First I tried the build with my old config and it was kind of faster, perhaps 20-30%. The real shock was when I configured the reverse mappings (click on the thumbnail below). Now, the reverse mappings is something that you use when you want to specify how to update your database through the Penrose provided LDAP interface. It turned out that they were used by the query optimizer as well and made the query by DN a near-constant speed operation.
Epilogue
Here are some final performance stats, measured on 11/17/2005 on 4 CPU 450 MHz SPARK Ultra 4500, Solaris 8.5 server. As a baseline we used the iPlanet directory server which stored our email addresses.

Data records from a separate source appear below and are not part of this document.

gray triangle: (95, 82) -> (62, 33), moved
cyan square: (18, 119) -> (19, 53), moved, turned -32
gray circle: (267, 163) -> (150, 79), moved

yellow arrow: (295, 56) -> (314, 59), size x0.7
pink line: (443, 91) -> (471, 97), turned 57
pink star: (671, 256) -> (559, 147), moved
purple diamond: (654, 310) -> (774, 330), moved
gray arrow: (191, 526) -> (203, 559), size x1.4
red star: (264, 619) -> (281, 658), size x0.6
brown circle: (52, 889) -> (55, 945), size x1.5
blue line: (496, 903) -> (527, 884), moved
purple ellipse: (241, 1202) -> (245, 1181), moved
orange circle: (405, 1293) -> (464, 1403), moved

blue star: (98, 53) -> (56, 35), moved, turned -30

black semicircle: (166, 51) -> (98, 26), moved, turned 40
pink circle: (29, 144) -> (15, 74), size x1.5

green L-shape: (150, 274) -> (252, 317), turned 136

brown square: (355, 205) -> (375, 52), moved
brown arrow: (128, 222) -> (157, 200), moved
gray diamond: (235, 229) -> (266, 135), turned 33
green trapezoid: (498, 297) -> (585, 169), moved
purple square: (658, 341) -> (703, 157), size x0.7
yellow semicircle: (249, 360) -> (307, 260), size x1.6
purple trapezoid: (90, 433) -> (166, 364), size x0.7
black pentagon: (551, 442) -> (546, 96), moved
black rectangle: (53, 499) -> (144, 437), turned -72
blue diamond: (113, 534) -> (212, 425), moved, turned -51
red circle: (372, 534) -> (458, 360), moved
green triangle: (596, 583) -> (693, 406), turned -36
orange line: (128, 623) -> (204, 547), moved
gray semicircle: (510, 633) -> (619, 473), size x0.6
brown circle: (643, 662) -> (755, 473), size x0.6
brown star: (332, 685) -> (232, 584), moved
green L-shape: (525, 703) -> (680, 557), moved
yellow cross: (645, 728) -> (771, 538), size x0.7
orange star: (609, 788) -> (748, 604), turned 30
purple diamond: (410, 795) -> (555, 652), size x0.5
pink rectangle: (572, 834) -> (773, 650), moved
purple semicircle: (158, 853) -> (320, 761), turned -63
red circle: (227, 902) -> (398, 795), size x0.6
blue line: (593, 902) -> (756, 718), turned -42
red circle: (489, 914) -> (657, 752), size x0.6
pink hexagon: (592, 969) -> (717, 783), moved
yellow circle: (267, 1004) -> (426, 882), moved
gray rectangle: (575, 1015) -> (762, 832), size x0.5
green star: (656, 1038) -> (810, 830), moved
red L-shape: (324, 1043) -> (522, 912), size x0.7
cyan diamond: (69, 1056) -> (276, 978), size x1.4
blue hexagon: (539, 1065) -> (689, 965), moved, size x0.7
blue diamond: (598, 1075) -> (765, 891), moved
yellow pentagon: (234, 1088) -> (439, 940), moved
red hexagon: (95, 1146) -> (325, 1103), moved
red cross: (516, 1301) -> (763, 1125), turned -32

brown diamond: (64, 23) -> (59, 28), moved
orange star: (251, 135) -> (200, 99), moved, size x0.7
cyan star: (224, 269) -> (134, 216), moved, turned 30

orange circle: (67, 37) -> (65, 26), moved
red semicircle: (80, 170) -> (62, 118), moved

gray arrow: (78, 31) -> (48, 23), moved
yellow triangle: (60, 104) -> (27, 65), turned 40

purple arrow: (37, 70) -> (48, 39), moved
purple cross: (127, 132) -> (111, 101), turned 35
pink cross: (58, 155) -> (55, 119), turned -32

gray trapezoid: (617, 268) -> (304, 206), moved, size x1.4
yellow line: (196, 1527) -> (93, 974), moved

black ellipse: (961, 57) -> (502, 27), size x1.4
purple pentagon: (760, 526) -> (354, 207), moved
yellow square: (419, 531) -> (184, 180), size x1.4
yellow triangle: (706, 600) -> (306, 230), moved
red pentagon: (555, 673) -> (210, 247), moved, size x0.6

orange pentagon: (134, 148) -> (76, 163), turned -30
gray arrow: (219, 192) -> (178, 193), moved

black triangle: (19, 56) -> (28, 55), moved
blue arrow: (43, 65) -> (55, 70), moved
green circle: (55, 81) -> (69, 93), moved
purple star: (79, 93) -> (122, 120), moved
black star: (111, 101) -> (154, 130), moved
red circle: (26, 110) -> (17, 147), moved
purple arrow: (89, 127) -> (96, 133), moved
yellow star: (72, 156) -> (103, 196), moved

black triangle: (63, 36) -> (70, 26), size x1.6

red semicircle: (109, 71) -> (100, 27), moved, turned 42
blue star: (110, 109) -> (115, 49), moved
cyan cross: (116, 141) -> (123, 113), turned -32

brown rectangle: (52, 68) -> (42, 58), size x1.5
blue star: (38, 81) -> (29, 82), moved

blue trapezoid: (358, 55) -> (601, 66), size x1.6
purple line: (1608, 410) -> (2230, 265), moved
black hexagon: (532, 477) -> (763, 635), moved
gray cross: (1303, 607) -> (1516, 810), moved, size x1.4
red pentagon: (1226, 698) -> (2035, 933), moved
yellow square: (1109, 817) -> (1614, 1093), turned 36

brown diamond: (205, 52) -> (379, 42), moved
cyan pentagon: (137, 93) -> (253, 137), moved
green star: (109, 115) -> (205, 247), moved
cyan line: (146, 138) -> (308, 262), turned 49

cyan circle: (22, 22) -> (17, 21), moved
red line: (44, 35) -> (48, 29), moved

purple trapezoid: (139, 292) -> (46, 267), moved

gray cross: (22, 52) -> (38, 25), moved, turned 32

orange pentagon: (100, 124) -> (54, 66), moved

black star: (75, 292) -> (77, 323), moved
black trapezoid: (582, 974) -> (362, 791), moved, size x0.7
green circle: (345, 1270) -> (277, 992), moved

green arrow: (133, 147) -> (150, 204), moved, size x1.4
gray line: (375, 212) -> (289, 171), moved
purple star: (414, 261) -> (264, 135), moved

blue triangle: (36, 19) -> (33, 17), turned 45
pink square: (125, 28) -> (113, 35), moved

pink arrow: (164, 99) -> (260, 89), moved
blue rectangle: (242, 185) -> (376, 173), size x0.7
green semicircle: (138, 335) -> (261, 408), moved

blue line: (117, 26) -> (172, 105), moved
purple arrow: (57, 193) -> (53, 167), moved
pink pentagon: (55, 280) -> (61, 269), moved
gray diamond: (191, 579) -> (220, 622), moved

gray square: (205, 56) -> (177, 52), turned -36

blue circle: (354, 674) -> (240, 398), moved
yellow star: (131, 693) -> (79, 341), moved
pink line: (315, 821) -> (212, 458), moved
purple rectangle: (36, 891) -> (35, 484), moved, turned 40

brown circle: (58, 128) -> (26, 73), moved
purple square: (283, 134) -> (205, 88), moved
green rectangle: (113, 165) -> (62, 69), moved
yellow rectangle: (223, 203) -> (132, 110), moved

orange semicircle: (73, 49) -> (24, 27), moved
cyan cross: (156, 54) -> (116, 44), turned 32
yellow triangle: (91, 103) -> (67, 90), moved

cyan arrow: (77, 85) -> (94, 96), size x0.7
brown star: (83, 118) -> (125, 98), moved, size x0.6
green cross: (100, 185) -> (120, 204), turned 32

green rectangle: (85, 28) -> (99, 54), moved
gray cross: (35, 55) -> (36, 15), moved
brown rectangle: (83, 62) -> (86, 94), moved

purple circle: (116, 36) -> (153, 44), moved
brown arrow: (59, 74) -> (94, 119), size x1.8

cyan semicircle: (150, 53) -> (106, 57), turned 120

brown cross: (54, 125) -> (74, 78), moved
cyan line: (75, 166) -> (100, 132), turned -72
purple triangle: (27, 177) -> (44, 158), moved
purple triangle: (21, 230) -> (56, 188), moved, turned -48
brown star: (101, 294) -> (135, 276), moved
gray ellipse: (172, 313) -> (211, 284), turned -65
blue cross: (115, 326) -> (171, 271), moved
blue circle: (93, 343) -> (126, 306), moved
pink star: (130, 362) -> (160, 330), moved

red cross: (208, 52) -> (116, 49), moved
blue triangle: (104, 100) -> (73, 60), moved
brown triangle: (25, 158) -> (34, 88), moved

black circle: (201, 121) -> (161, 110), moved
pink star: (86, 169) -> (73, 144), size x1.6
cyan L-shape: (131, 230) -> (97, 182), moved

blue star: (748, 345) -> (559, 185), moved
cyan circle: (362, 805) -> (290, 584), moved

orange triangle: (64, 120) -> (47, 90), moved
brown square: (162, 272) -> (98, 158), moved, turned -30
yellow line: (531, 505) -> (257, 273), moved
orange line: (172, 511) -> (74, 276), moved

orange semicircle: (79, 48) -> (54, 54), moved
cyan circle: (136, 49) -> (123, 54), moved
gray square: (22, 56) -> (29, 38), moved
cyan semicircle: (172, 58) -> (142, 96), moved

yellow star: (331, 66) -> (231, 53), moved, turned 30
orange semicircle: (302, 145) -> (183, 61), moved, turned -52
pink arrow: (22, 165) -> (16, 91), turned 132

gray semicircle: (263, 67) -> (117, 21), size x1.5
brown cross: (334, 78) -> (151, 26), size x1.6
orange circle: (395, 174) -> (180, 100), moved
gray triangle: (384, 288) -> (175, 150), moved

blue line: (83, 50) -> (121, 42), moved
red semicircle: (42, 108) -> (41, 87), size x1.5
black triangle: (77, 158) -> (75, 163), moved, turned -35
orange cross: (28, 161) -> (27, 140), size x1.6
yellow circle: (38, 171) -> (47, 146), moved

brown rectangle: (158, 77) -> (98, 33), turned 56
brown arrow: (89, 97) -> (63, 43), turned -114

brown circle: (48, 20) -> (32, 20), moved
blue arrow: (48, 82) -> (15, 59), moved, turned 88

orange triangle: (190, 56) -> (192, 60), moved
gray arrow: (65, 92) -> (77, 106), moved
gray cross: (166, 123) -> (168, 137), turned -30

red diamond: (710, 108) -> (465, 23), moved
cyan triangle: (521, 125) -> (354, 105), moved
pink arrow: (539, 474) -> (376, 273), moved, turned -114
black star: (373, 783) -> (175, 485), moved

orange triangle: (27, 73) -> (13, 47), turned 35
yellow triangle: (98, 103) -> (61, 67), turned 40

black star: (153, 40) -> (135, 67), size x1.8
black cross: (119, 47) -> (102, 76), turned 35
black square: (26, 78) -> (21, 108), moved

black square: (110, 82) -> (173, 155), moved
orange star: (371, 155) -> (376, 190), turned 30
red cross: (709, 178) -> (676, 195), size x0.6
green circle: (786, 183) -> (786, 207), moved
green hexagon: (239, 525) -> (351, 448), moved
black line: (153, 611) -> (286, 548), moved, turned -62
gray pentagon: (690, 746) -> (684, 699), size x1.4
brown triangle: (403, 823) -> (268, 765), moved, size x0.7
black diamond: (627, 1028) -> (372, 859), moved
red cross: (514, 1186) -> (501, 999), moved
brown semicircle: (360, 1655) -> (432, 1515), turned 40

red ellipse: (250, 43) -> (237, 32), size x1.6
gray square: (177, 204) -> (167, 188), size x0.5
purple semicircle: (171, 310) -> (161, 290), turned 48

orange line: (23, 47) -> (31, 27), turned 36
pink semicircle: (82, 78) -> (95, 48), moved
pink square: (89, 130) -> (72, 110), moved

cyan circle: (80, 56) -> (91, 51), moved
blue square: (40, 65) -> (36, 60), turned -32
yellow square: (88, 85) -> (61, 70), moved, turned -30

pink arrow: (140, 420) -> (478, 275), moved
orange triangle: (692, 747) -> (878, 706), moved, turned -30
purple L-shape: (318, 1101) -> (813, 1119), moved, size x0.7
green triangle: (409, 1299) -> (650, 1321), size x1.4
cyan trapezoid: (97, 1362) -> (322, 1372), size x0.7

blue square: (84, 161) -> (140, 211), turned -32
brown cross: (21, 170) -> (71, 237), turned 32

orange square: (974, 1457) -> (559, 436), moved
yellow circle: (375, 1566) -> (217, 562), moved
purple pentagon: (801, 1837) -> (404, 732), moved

We measured the time taken from the moment we sent the request till the moment we get the first response and the time from the moment we sent the request till the moment we got the whole responses. Both times were measured for cold and warmed up cache.
List all entries
| Database | First Result - Cold Cache |
First Result - Warm Cache |
All Results - Cold Cache |
All Results - Warm Cache |
|---|---|---|---|---|
| 738 entries | 11 sec. | immediately | 20 sec. | 4 sec. |
| 1161 entries | 6 sec. | immediately | 20 sec. | 5 sec. |
| iPlanet - 78 entries | immediately | 2-3 sec. |
Query All Attributes for an Entry
| Database | Cold | Warm |
|---|---|---|
| 738 entries | 2 sec. | 1 sec. |
| 1161 entries | 1 sec. | 1 sec. |
| iPlanet - 78 entries | 1 sec. |
NOTE: All times were measured with stopwatch and Softerra LDAP Browser. For the warm cache, I beleive that the time taken by the LDAP browser GUI skews the results.